### Directions
Filter the records for "disponible" and keep each line that has it.

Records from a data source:

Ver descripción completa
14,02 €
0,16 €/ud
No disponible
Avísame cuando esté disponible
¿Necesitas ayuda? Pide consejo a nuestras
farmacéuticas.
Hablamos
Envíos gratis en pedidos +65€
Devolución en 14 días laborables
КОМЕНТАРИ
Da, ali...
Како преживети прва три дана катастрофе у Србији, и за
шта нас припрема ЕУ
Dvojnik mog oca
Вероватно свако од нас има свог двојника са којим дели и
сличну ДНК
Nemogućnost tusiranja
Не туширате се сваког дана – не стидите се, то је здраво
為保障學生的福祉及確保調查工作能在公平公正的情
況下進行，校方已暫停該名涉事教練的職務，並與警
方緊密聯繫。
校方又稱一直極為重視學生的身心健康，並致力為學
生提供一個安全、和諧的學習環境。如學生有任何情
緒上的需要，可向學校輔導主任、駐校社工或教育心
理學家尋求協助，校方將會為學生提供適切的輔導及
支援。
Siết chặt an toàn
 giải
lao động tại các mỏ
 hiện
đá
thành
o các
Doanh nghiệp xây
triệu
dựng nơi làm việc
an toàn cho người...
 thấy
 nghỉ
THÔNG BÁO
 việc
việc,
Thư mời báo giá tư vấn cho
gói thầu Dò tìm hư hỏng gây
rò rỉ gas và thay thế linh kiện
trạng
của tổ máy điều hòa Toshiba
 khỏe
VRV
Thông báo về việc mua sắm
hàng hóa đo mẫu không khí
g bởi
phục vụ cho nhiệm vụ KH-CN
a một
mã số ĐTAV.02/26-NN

* * *

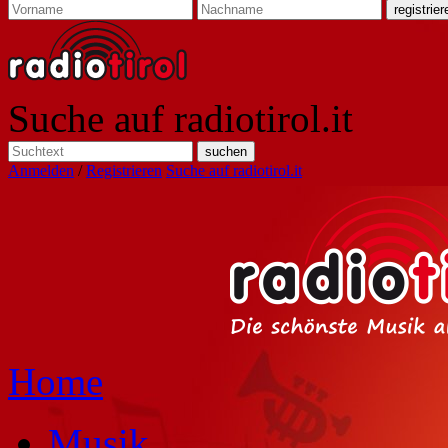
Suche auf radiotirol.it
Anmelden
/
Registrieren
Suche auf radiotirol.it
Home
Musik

==

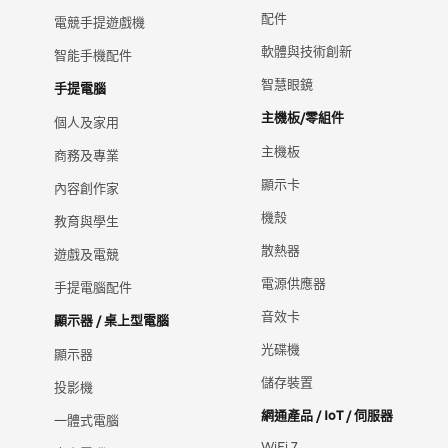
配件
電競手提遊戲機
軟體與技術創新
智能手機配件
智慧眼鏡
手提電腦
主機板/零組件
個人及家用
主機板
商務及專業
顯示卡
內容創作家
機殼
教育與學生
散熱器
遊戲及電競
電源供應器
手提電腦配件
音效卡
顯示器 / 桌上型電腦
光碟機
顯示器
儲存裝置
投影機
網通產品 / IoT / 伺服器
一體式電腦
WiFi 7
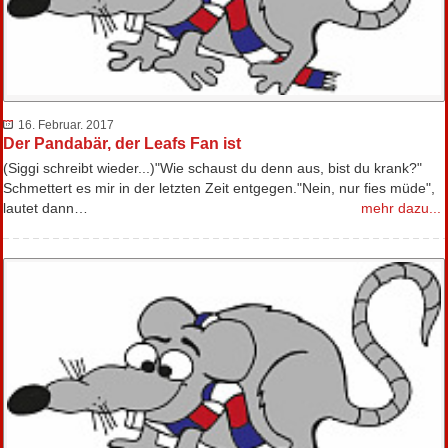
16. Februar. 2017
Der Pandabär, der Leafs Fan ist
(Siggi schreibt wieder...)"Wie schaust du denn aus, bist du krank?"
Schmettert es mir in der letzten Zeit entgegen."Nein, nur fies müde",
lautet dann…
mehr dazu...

### Exercise result
No disponible
Avísame cuando esté disponible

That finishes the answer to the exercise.